## DIRECTIONS FOR THIS TASK
Search the records for lines that contain the word "border". Copy them all.

## AVAILABLE DATA
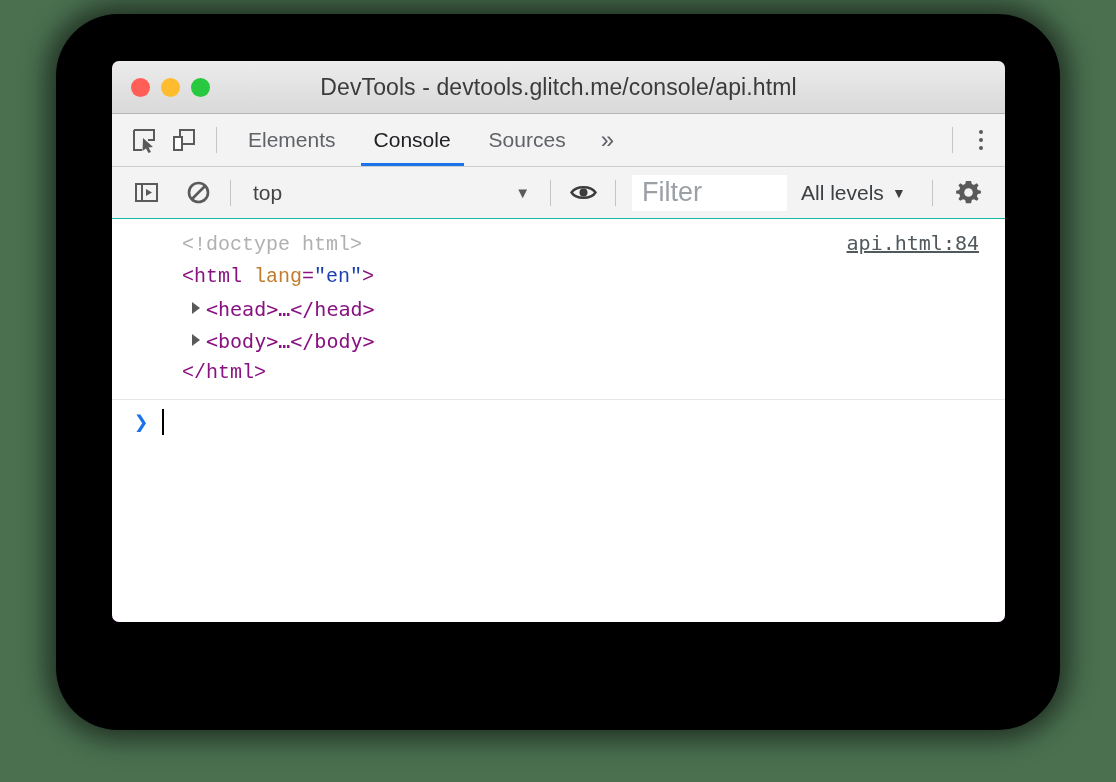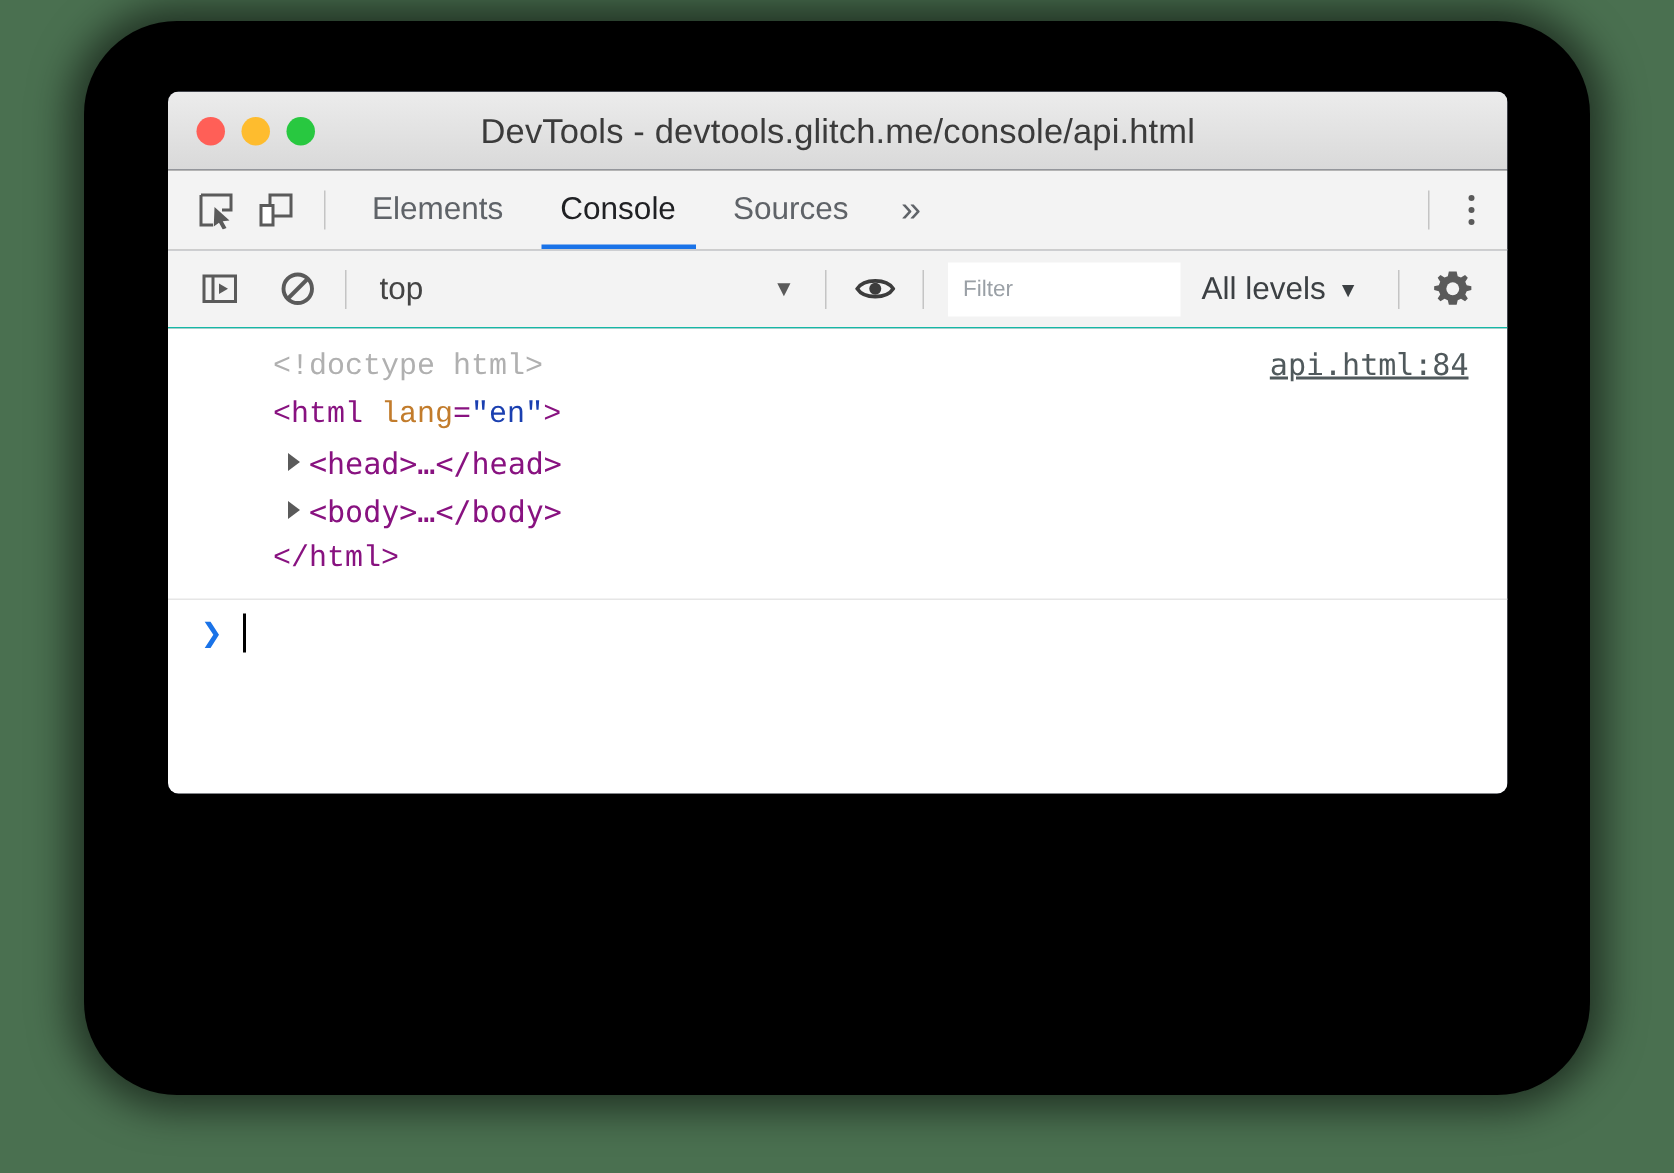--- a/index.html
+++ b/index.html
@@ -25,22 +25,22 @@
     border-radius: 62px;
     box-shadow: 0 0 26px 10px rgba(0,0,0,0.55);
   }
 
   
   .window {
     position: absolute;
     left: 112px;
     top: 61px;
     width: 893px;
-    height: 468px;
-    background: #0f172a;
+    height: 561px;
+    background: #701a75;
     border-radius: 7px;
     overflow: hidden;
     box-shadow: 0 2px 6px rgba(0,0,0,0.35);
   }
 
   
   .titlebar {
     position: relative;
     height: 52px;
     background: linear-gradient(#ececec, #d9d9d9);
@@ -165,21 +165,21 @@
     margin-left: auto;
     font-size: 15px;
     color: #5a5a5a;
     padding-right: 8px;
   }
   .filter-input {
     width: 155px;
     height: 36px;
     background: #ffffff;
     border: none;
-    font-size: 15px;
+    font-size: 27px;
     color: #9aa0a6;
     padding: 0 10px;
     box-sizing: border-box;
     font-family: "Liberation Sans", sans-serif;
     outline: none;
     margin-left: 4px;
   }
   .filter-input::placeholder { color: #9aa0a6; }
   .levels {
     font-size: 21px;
--
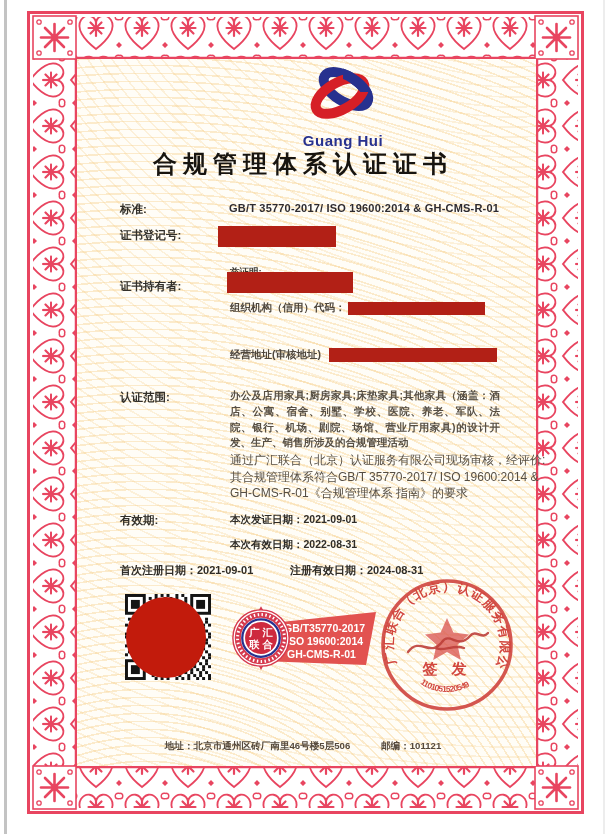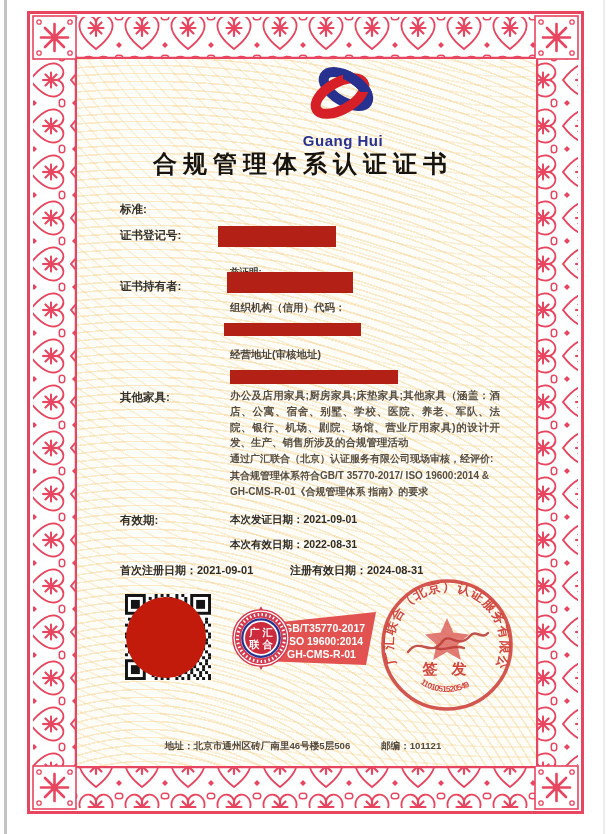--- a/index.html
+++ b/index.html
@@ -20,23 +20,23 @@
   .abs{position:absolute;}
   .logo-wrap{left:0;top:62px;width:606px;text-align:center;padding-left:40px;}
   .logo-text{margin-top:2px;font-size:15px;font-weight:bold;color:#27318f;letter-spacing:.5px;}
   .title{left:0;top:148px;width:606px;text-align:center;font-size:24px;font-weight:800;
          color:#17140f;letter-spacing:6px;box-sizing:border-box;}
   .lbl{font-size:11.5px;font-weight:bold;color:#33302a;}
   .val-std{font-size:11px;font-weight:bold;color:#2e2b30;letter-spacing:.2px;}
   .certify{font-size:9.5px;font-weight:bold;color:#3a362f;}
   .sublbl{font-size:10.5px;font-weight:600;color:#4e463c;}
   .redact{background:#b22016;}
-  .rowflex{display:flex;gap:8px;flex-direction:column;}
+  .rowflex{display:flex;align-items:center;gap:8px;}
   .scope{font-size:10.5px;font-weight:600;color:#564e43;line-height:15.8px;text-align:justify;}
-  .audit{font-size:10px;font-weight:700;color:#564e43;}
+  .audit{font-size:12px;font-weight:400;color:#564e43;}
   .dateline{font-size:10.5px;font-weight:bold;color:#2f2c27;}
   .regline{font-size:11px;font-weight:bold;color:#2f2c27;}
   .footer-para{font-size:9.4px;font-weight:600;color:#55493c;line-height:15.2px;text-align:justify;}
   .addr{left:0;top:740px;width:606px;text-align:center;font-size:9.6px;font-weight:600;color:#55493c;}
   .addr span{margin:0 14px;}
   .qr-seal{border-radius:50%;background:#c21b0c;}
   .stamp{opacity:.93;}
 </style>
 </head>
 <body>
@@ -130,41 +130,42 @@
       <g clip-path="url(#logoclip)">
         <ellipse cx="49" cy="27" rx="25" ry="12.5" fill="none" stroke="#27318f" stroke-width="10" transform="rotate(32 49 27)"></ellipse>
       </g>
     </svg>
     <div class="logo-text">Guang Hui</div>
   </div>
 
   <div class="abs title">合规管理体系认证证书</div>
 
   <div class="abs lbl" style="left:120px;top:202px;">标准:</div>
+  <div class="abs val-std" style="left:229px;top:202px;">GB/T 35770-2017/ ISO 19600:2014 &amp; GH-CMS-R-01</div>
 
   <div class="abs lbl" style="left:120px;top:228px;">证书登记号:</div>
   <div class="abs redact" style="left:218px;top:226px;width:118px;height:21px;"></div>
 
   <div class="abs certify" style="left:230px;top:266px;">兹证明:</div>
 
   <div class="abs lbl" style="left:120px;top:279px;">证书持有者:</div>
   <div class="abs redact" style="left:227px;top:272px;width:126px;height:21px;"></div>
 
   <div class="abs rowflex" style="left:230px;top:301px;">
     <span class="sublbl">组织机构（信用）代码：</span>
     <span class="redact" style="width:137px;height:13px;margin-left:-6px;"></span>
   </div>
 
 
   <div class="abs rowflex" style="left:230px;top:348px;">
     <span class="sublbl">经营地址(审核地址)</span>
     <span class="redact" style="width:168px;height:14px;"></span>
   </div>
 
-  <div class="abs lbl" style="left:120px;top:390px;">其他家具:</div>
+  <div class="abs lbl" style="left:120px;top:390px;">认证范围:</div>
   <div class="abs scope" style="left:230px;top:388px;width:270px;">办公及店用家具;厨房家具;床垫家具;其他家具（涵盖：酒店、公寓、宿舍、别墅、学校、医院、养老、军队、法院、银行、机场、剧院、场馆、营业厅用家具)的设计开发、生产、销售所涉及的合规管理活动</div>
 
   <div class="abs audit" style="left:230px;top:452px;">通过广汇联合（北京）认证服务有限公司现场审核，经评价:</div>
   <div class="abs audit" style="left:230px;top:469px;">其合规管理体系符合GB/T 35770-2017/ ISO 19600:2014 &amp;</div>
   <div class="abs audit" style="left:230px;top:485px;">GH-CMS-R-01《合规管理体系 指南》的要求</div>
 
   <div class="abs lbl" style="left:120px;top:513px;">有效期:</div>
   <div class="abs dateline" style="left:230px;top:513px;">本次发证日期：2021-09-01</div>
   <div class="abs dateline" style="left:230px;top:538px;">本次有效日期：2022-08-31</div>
...
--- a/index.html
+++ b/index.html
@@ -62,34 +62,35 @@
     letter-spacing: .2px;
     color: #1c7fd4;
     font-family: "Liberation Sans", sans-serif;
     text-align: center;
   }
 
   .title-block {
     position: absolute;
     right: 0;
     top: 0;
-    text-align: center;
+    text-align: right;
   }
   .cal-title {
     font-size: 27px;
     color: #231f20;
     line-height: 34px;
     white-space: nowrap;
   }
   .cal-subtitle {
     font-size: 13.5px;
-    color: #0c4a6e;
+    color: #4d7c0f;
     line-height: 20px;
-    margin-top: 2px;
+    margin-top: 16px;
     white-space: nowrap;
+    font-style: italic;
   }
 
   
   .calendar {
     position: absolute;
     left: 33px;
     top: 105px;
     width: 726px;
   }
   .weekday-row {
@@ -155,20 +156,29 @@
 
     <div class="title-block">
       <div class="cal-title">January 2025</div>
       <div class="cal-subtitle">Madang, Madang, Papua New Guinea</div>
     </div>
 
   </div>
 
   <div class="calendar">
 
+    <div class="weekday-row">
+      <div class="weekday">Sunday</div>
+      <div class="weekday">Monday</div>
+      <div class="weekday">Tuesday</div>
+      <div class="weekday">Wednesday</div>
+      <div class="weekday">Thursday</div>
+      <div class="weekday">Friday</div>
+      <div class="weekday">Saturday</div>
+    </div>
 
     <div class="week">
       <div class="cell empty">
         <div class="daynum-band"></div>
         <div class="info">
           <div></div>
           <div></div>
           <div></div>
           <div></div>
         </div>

## RESPONSE AREA
     border-radius: 62px;
     border-radius: 7px;
     border: none;
     box-sizing: border-box;
          color:#17140f;letter-spacing:6px;box-sizing:border-box;}
   .qr-seal{border-radius:50%;background:#c21b0c;}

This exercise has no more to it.